In the early part of September the fact was developed that a man answering Rube’s description had been seen near St. Charles, Ark., and the trail was taken up and followed into Helena, and thence east of the river a few miles, but all trace was lost in the ride through the swamps, which Rube had correctly divined would foil his pursuers if they should ascertain his presence in that locality. The farm of Fletcher Stevens, located as it was in a thinly settled section, and remote from railway lines, furnished a safe retreat for Rube and his companion, and here they hired themselves as day laborers and began the business of picking cotton about October 1, 1888. Rube was quite an adept at picking cotton, but Joe proved rather an awkward hand, as Mr. Stevens afterward reported; and so Rube, at the price of fifty cents per hundred, earned the larger share of the compensation received for their toil.

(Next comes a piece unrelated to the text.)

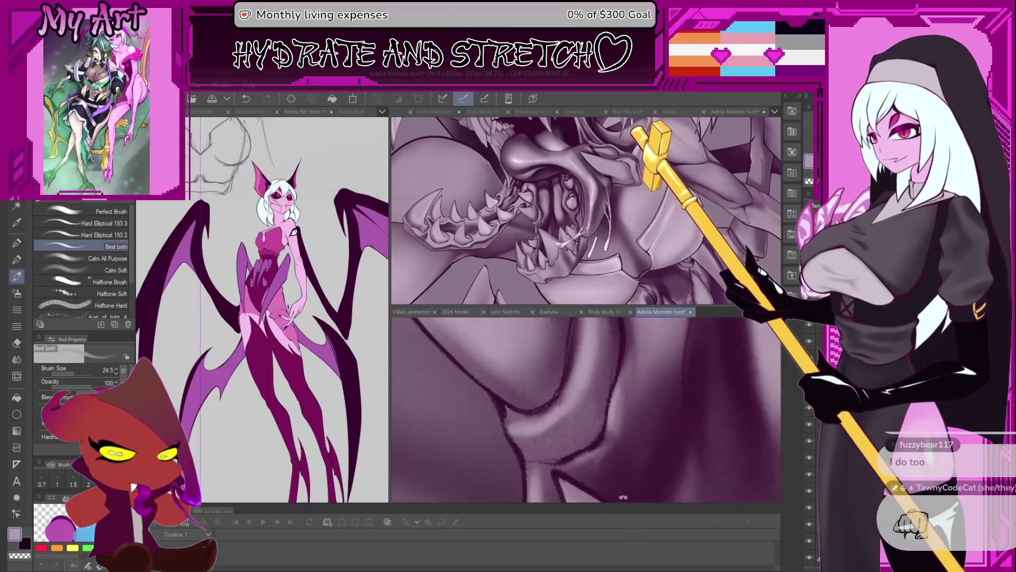
{"action": "scroll", "coordinate": [569, 432], "scroll_direction": "down", "scroll_amount": 4}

Strange to state, these men labored diligently and industriously on this Tate County farm from October 1st till about December 1, 1888, never once leaving the place. At rare intervals they would take their pistols down into the swamps and practice shooting at a target with one or two of their white co-laborers, and in a quiet way made some reputation for their skill as marksmen. Both Rube and Joe, it is said, could hit a silver dollar nine times out of ten, with their forty-five caliber Colt’s revolvers, at a distance of seventy-five yards. During their stay on the farm they passed for brothers, Rube assuming the name of Charlie and Joe the name of Henry Davis. Their general demeanor was so quiet and unobtrusive that they betrayed no suspicion of their real identity; and although farmer Stevens, a very respectable and law-abiding citizen, did not relish the fact that his hired help carried such murderous-looking fire-arms, he gave little thought to the matter. On or about the first of December the cotton pickers asked for their pay, which was given them. Mounting their horses, which were in fine condition from the long rest they had enjoyed, they rode quietly away from the scene of their plodding labors.